Segment Start: Records supplied

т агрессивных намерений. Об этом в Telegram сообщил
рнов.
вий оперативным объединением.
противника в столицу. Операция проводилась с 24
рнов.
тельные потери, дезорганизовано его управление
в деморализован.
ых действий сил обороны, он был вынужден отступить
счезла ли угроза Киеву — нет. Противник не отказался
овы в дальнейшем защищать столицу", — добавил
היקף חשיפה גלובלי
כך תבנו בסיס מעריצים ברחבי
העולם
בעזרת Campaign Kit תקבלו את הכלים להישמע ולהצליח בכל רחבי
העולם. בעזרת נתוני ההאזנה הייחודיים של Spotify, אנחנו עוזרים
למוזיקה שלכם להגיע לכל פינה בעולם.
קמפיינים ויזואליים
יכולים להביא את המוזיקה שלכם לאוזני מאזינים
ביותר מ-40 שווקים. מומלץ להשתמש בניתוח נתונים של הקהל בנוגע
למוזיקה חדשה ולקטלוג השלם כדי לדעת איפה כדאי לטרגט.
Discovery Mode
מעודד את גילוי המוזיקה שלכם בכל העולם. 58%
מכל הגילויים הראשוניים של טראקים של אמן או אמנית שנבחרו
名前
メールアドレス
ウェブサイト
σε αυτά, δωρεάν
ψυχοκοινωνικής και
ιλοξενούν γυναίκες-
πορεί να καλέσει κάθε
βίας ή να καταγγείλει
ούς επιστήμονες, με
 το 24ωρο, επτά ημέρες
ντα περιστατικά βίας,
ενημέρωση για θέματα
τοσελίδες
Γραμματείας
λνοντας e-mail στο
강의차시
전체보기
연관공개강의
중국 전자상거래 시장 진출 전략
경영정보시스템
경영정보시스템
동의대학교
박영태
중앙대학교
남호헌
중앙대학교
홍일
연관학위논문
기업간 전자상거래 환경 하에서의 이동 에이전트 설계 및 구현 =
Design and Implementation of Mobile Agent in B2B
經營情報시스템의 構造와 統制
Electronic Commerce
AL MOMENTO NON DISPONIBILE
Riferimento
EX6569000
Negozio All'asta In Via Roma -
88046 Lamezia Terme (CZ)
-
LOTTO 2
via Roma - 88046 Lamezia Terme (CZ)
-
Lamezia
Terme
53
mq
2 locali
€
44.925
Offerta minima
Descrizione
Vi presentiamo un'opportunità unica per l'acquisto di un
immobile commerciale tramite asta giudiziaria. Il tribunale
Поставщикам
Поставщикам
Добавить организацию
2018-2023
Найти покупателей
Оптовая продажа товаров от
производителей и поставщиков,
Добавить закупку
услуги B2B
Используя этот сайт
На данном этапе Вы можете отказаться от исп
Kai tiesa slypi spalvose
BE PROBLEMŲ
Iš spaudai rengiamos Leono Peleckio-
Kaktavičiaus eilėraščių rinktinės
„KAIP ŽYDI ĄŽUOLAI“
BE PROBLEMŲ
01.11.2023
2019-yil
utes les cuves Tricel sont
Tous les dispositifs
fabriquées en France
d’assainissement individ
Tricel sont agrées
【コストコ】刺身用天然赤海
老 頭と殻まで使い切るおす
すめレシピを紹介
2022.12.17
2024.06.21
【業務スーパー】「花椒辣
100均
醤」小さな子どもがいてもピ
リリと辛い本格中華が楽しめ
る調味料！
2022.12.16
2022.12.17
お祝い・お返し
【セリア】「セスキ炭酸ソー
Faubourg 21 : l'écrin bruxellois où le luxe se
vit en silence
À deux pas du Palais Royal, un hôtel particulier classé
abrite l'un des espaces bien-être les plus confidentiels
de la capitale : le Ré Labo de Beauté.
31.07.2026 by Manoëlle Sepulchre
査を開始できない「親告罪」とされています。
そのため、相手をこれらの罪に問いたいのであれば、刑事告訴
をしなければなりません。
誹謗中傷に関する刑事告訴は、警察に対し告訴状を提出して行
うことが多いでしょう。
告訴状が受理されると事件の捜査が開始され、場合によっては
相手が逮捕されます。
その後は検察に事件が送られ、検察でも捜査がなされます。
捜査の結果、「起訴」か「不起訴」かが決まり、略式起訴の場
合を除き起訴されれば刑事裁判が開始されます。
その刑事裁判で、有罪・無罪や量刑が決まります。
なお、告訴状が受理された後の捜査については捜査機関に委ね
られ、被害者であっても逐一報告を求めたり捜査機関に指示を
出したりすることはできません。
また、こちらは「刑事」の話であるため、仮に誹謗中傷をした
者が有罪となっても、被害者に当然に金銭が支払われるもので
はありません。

Segment End: Records supplied

◆ **What to produce**: Output exactly the lines of the data that run from the one containing "fabriquées en France" to the very last line, and no others.

◆ **Result**:
fabriquées en France
d’assainissement individ
Tricel sont agrées
【コストコ】刺身用天然赤海
老 頭と殻まで使い切るおす
すめレシピを紹介
2022.12.17
2024.06.21
【業務スーパー】「花椒辣
100均
醤」小さな子どもがいてもピ
リリと辛い本格中華が楽しめ
る調味料！
2022.12.16
2022.12.17
お祝い・お返し
【セリア】「セスキ炭酸ソー
Faubourg 21 : l'écrin bruxellois où le luxe se
vit en silence
À deux pas du Palais Royal, un hôtel particulier classé
abrite l'un des espaces bien-être les plus confidentiels
de la capitale : le Ré Labo de Beauté.
31.07.2026 by Manoëlle Sepulchre
査を開始できない「親告罪」とされています。
そのため、相手をこれらの罪に問いたいのであれば、刑事告訴
をしなければなりません。
誹謗中傷に関する刑事告訴は、警察に対し告訴状を提出して行
うことが多いでしょう。
告訴状が受理されると事件の捜査が開始され、場合によっては
相手が逮捕されます。
その後は検察に事件が送られ、検察でも捜査がなされます。
捜査の結果、「起訴」か「不起訴」かが決まり、略式起訴の場
合を除き起訴されれば刑事裁判が開始されます。
その刑事裁判で、有罪・無罪や量刑が決まります。
なお、告訴状が受理された後の捜査については捜査機関に委ね
られ、被害者であっても逐一報告を求めたり捜査機関に指示を
出したりすることはできません。
また、こちらは「刑事」の話であるため、仮に誹謗中傷をした
者が有罪となっても、被害者に当然に金銭が支払われるもので
はありません。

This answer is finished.